La renta variable ha sido volátil durante el conflicto de Oriente Medio
Los mercados de renta variable global han experimentado fuertes oscilaciones desde que comenzó el conflicto en Irán a finales de febrero. Las acciones han sufrido frecuentes ventas masivas debido a las tensiones en torno al estrecho de Ormuz, un punto estratégico vital por donde se transporta una quinta parte del petróleo mundial. Por el contrario, el frágil alto el fuego anunciado el 7 de abril provocó una recuperación, aunque persiste la incertidumbre en torno a los mercados energéticos y la fijación de precios de riesgo.

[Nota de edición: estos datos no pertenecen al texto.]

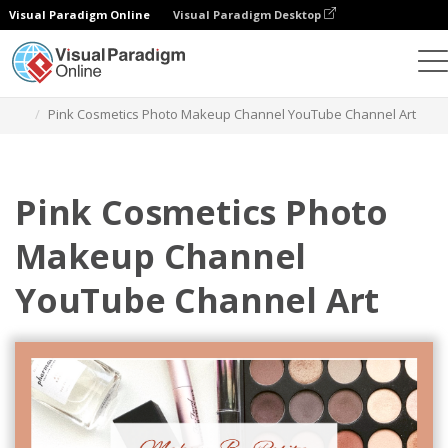
Visual Paradigm Online
Visual Paradigm Desktop
Grafik-Design-Tool
Vorlagen
YouTube-Kanal-Kunst
Pink Cosmetics Photo Makeup Channel YouTube Channel Art
Pink Cosmetics Photo
Makeup Channel
YouTube Channel Art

En tiempos volátiles como estos, puede resultar tentador para los inversores recurrir a la desinversión, y es ciertamente comprensible sentir ansiedad. Pero dejarse influir por titulares y tratar de predecir los movimientos del mercado nunca es una estrategia de inversión prudente. Reducir la exposición a la renta variable puede ser contraproducente porque es casi imposible predecir los puntos de inflexión del mercado. El reto está en encontrar una estrategia que pueda ayudarle a mantener su inversión durante episodios de volatilidad, y más allá.
¿Cómo se han comportado las acciones defensivas durante las crisis energéticas?
En nuestra opinión, una de las estrategias más eficaces para capear la inflación consiste en identificar acciones con sólidas características defensivas, un atractivo potencial de revalorización y un historial de resistencia a los efectos corrosivos de la inflación. Estas características se pueden encontrar en las acciones de empresas de calidad con un beta bajo (menor correlación con el mercado) y valoraciones atractivas. Denominamos a este conjunto de características "QSP" por su combinación de calidad (quality), estabilidad (stability) y precio (price). Entre los ejemplos se incluyen bancos, cadenas de supermercados, contratistas de defensa y empresas farmacéuticas.
Las acciones de QSP tienen un historial especialmente sólido durante periodos inflacionarios. A lo largo de cuatro crisis petroleras distintas, las acciones defensivas superaron al mercado general en una media del 9,5 %. Además, el margen de superación estuvo estrechamente correlacionado con la inflación. Cuanto mayor era el grado de inflación, medido por el Índice de Precios al Consumo, más superaron las acciones defensivas al S&P 500 (imagen).